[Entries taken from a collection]
· · · · ·

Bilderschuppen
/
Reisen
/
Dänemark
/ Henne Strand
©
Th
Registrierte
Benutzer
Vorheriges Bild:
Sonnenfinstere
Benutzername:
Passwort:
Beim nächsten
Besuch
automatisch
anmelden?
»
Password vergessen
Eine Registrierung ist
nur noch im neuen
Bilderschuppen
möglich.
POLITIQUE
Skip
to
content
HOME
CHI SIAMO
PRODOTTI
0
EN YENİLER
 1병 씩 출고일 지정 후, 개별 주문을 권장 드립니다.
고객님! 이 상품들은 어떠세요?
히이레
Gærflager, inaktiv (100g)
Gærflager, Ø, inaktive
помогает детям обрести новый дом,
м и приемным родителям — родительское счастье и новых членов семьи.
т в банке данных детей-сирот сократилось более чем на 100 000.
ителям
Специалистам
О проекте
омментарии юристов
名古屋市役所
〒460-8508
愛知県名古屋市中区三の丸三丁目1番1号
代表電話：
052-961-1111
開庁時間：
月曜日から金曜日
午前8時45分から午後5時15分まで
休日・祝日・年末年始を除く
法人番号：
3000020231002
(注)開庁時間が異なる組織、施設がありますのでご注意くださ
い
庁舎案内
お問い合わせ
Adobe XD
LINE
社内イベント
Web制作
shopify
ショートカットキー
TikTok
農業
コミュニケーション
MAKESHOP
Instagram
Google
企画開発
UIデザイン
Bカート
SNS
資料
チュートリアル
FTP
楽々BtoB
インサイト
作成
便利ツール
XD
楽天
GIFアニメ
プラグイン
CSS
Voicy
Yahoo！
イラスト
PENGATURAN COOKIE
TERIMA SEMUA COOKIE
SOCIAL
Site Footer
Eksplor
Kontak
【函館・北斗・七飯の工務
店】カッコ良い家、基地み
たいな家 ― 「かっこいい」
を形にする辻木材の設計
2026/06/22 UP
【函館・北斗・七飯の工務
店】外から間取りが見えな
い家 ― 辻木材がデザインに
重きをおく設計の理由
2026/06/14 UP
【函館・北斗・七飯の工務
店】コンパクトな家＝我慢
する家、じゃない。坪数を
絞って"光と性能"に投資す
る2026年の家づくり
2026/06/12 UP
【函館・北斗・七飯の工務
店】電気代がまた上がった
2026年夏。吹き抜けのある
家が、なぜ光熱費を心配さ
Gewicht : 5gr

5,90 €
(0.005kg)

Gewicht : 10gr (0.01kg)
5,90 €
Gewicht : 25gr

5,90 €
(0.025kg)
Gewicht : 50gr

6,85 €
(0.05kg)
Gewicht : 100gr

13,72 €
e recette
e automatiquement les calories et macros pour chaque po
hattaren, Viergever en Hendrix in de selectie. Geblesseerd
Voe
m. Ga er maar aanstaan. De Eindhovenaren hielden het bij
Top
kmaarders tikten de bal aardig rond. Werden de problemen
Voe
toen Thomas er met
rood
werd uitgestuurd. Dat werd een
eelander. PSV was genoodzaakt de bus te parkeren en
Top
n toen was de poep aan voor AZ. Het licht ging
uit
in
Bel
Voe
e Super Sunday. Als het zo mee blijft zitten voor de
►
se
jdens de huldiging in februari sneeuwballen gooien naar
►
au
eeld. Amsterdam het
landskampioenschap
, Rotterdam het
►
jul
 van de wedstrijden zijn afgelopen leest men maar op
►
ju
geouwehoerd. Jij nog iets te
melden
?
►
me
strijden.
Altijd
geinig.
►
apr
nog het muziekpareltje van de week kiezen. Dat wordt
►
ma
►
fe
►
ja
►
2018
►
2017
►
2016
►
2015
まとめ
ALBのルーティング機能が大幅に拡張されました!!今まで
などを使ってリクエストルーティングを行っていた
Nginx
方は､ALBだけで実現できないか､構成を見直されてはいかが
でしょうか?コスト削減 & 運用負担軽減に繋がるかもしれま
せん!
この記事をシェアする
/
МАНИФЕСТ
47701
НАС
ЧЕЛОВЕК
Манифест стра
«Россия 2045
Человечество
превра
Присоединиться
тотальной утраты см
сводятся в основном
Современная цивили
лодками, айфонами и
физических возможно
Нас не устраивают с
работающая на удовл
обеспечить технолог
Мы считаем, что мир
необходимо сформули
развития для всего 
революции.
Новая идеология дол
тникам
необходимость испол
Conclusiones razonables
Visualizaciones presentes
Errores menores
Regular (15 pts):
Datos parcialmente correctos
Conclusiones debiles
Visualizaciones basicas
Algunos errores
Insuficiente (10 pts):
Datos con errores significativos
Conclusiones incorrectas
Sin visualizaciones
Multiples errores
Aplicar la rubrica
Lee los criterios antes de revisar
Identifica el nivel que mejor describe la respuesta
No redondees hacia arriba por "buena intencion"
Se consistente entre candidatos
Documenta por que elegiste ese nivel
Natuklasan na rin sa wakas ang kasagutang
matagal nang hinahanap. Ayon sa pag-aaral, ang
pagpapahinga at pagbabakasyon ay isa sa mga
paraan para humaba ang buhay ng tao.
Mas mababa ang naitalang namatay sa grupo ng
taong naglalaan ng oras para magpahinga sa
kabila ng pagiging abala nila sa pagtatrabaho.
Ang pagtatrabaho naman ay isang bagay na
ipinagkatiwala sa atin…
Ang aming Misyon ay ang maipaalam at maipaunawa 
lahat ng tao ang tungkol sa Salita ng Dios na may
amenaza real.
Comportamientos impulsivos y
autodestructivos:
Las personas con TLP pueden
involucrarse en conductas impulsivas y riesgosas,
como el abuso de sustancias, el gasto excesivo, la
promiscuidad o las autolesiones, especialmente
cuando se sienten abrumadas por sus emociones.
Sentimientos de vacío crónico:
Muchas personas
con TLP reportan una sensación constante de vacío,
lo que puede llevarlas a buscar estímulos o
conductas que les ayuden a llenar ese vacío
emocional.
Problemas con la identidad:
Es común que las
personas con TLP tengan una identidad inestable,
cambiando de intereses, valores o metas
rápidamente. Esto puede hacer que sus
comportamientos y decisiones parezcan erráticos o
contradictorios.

· · · · ·

Repeat the records exactly, leaving out none of them.

**YOUR RESPONSE**
Bilderschuppen
/
Reisen
/
Dänemark
/ Henne Strand
©
Th
Registrierte
Benutzer
Vorheriges Bild:
Sonnenfinstere
Benutzername:
Passwort:
Beim nächsten
Besuch
automatisch
anmelden?
»
Password vergessen
Eine Registrierung ist
nur noch im neuen
Bilderschuppen
möglich.
POLITIQUE
Skip
to
content
HOME
CHI SIAMO
PRODOTTI
0
EN YENİLER
 1병 씩 출고일 지정 후, 개별 주문을 권장 드립니다.
고객님! 이 상품들은 어떠세요?
히이레
Gærflager, inaktiv (100g)
Gærflager, Ø, inaktive
помогает детям обрести новый дом,
м и приемным родителям — родительское счастье и новых членов семьи.
т в банке данных детей-сирот сократилось более чем на 100 000.
ителям
Специалистам
О проекте
омментарии юристов
名古屋市役所
〒460-8508
愛知県名古屋市中区三の丸三丁目1番1号
代表電話：
052-961-1111
開庁時間：
月曜日から金曜日
午前8時45分から午後5時15分まで
休日・祝日・年末年始を除く
法人番号：
3000020231002
(注)開庁時間が異なる組織、施設がありますのでご注意くださ
い
庁舎案内
お問い合わせ
Adobe XD
LINE
社内イベント
Web制作
shopify
ショートカットキー
TikTok
農業
コミュニケーション
MAKESHOP
Instagram
Google
企画開発
UIデザイン
Bカート
SNS
資料
チュートリアル
FTP
楽々BtoB
インサイト
作成
便利ツール
XD
楽天
GIFアニメ
プラグイン
CSS
Voicy
Yahoo！
イラスト
PENGATURAN COOKIE
TERIMA SEMUA COOKIE
SOCIAL
Site Footer
Eksplor
Kontak
【函館・北斗・七飯の工務
店】カッコ良い家、基地み
たいな家 ― 「かっこいい」
を形にする辻木材の設計
2026/06/22 UP
【函館・北斗・七飯の工務
店】外から間取りが見えな
い家 ― 辻木材がデザインに
重きをおく設計の理由
2026/06/14 UP
【函館・北斗・七飯の工務
店】コンパクトな家＝我慢
する家、じゃない。坪数を
絞って"光と性能"に投資す
る2026年の家づくり
2026/06/12 UP
【函館・北斗・七飯の工務
店】電気代がまた上がった
2026年夏。吹き抜けのある
家が、なぜ光熱費を心配さ
Gewicht : 5gr

5,90 €
(0.005kg)

Gewicht : 10gr (0.01kg)
5,90 €
Gewicht : 25gr

5,90 €
(0.025kg)
Gewicht : 50gr

6,85 €
(0.05kg)
Gewicht : 100gr

13,72 €
e recette
e automatiquement les calories et macros pour chaque po
hattaren, Viergever en Hendrix in de selectie. Geblesseerd
Voe
m. Ga er maar aanstaan. De Eindhovenaren hielden het bij
Top
kmaarders tikten de bal aardig rond. Werden de problemen
Voe
toen Thomas er met
rood
werd uitgestuurd. Dat werd een
eelander. PSV was genoodzaakt de bus te parkeren en
Top
n toen was de poep aan voor AZ. Het licht ging
uit
in
Bel
Voe
e Super Sunday. Als het zo mee blijft zitten voor de
►
se
jdens de huldiging in februari sneeuwballen gooien naar
►
au
eeld. Amsterdam het
landskampioenschap
, Rotterdam het
►
jul
 van de wedstrijden zijn afgelopen leest men maar op
►
ju
geouwehoerd. Jij nog iets te
melden
?
►
me
strijden.
Altijd
geinig.
►
apr
nog het muziekpareltje van de week kiezen. Dat wordt
►
ma
►
fe
►
ja
►
2018
►
2017
►
2016
►
2015
まとめ
ALBのルーティング機能が大幅に拡張されました!!今まで
などを使ってリクエストルーティングを行っていた
Nginx
方は､ALBだけで実現できないか､構成を見直されてはいかが
でしょうか?コスト削減 & 運用負担軽減に繋がるかもしれま
せん!
この記事をシェアする
/
МАНИФЕСТ
47701
НАС
ЧЕЛОВЕК
Манифест стра
«Россия 2045
Человечество
превра
Присоединиться
тотальной утраты см
сводятся в основном
Современная цивили
лодками, айфонами и
физических возможно
Нас не устраивают с
работающая на удовл
обеспечить технолог
Мы считаем, что мир
необходимо сформули
развития для всего 
революции.
Новая идеология дол
тникам
необходимость испол
Conclusiones razonables
Visualizaciones presentes
Errores menores
Regular (15 pts):
Datos parcialmente correctos
Conclusiones debiles
Visualizaciones basicas
Algunos errores
Insuficiente (10 pts):
Datos con errores significativos
Conclusiones incorrectas
Sin visualizaciones
Multiples errores
Aplicar la rubrica
Lee los criterios antes de revisar
Identifica el nivel que mejor describe la respuesta
No redondees hacia arriba por "buena intencion"
Se consistente entre candidatos
Documenta por que elegiste ese nivel
Natuklasan na rin sa wakas ang kasagutang
matagal nang hinahanap. Ayon sa pag-aaral, ang
pagpapahinga at pagbabakasyon ay isa sa mga
paraan para humaba ang buhay ng tao.
Mas mababa ang naitalang namatay sa grupo ng
taong naglalaan ng oras para magpahinga sa
kabila ng pagiging abala nila sa pagtatrabaho.
Ang pagtatrabaho naman ay isang bagay na
ipinagkatiwala sa atin…
Ang aming Misyon ay ang maipaalam at maipaunawa 
lahat ng tao ang tungkol sa Salita ng Dios na may
amenaza real.
Comportamientos impulsivos y
autodestructivos:
Las personas con TLP pueden
involucrarse en conductas impulsivas y riesgosas,
como el abuso de sustancias, el gasto excesivo, la
promiscuidad o las autolesiones, especialmente
cuando se sienten abrumadas por sus emociones.
Sentimientos de vacío crónico:
Muchas personas
con TLP reportan una sensación constante de vacío,
lo que puede llevarlas a buscar estímulos o
conductas que les ayuden a llenar ese vacío
emocional.
Problemas con la identidad:
Es común que las
personas con TLP tengan una identidad inestable,
cambiando de intereses, valores o metas
rápidamente. Esto puede hacer que sus
comportamientos y decisiones parezcan erráticos o
contradictorios.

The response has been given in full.